>> BEGIN SOURCE DOCUMENT

Anyway, who needs yoga? Locking up any normal bike properly - manoeuvring your half-ton U-lock round the back wheel, frame and rack, and then snaking the heavy-duty cable all the way through every gap in the bike, the front wheel, and the rack again - surely requires contortion enough.

13 February 2010

If I had a magic wandle


The Wandle Trail - National Cycle Route 20, running from Wandsworth on the River Thames in south London down to Carshalton - runs alongside the River Wandle for most of its length.

Along the way, you can stop and admire traditional local sights, such as Merton Abbey Mills, and white vans blocking the cycle path, such as here on Peterborough Rd in Morden.

Yet again, the number plate...

12 February 2010

Heart of London: Where to cycle on Valentine's Day


London has plenty of places suitable for cycling sweethearts this Sunday. (Some of them will be celebrated in Southwark Cyclists' Valentine's Day ride.)


Just off Blackfriars Bridge Road for example is Valentine Place (right), off which runs Valentine Row – presumably what you have on the way home from that romantic dinner that turned out to be more expensive than, and not as nice as, you hoped.

There's also Love Walk, in Camberwell; while Latin lovers (in all senses) will want to head for Amor Rd, W6.


For the F who wishes to meet M with GSOH for cuddles and maybe more, there's Huggin Hill, near Mansion House; while Darling Row, off Cambridge Rd near Whitechapel, might be for couples who've been together long enough that she always remembers the anniversary but not how many years, and he remembers how many years but not the anniversary.

For sinners with a bit of originality there's Adam and Eve Court, off Oxford St, while Matrimony Place, just by Wandsworth Road station, should serve as a warning to us all: it's shorter and less pleasant than you'd expect.

London abounds in Love Lanes – there are at least a dozen – but the best one is in the centre, by the Barbican (right above and below). It's a little park where you can sit and coo by a bust of Shakespeare.


So here, for cycling lovers everywhere, is one of the Bard's most famous bike-inspired sonnets, No 18...

Shall I compare thee to a summer's day?
Thou art more lovely and more temperate:
Rough winds blow cyclists e'er th'opposing way
And summer's hire bikes hath too short a date:
Sometime too close th'impatient bus confines
And often are the cabbie's headlights dimm'd;
And every cycle lane sometime declines,
By chance or council's policy untrimm'd;
But thy frame builder's respray shall not fade
Nor lose the backlane shortcuts which thou knowest;
Nor shall Death brag thou wander'st in his shade,
When by the lorry's side at lights thou goest:
So long as taxis cut in front of me,
So long lives this and this gives life to thee.

>> END SOURCE DOCUMENT

REQUIRED ACTIONS:
**A.** According to the cycling blog, in which area of London is Love Walk?
**B.** List every street or place name in the cycling blog that contains the word "Valentine" or "Love."
Answer using only the cycling blog.

>> BEGIN EXTRACTED MATERIAL

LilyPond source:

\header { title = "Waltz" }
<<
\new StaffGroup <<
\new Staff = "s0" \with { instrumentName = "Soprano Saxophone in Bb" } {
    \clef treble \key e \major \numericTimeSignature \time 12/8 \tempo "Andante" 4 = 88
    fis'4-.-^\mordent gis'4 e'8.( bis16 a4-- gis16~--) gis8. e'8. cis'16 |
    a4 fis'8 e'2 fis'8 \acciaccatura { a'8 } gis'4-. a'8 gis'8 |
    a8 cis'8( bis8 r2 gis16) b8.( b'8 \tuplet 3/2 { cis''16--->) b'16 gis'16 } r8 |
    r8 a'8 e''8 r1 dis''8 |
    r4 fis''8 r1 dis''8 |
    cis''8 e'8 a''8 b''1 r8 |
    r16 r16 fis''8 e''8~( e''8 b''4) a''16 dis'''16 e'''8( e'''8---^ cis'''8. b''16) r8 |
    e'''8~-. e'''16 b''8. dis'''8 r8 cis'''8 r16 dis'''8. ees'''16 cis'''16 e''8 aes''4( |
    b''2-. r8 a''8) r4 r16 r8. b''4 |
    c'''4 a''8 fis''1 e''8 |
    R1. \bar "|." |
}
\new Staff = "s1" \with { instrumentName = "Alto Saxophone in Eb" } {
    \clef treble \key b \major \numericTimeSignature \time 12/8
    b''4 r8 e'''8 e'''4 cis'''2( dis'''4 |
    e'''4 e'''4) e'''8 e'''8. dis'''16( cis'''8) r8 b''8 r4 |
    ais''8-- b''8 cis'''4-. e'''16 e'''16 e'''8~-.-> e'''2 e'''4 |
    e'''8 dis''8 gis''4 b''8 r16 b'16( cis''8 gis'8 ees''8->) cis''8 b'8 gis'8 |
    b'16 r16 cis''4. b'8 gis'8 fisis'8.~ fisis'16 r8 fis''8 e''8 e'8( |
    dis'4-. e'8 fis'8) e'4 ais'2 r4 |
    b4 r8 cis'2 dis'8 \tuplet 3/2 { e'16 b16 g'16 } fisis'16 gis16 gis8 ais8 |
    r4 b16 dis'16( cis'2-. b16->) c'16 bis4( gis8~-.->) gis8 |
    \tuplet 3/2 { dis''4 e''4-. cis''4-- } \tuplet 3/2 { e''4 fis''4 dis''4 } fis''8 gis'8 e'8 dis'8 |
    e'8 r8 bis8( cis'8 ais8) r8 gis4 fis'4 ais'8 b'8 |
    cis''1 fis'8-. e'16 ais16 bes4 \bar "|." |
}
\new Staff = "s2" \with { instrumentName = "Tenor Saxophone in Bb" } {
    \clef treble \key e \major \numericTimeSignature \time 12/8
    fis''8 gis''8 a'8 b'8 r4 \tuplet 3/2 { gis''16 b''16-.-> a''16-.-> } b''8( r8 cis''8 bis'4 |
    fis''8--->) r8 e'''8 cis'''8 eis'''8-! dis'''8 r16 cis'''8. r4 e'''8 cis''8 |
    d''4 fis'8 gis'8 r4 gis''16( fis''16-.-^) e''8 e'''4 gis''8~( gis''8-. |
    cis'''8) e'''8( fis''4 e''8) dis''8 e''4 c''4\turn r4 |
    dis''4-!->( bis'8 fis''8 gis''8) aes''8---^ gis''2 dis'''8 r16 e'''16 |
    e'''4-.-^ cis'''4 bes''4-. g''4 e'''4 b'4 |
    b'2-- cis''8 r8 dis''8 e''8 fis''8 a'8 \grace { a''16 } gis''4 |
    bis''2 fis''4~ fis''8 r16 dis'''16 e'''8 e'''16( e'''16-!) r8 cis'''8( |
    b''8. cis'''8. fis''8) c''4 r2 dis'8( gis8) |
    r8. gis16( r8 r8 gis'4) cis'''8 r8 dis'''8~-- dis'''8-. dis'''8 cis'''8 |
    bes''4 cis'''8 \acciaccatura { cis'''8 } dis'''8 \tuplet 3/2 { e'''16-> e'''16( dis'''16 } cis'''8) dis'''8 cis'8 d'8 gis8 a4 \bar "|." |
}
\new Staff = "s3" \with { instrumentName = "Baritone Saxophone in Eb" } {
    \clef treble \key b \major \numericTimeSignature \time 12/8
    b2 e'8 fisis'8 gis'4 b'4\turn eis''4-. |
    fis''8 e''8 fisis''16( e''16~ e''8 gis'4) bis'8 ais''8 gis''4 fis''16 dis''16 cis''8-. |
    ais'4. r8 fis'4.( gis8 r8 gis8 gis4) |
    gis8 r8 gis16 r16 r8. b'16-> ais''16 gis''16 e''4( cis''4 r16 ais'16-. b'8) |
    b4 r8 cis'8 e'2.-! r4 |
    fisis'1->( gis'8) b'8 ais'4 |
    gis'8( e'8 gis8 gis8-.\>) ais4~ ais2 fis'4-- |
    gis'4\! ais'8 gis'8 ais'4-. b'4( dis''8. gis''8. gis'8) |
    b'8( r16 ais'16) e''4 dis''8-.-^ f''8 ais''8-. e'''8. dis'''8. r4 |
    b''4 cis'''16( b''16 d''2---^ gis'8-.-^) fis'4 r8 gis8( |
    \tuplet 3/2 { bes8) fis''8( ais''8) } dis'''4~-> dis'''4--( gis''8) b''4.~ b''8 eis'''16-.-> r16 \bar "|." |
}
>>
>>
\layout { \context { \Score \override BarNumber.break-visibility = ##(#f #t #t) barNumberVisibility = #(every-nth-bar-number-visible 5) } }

>> END EXTRACTED MATERIAL

ANSWERS BELOW:
**A.** Camberwell

**B.** Valentine Place, Valentine Row, Love Walk, Love Lane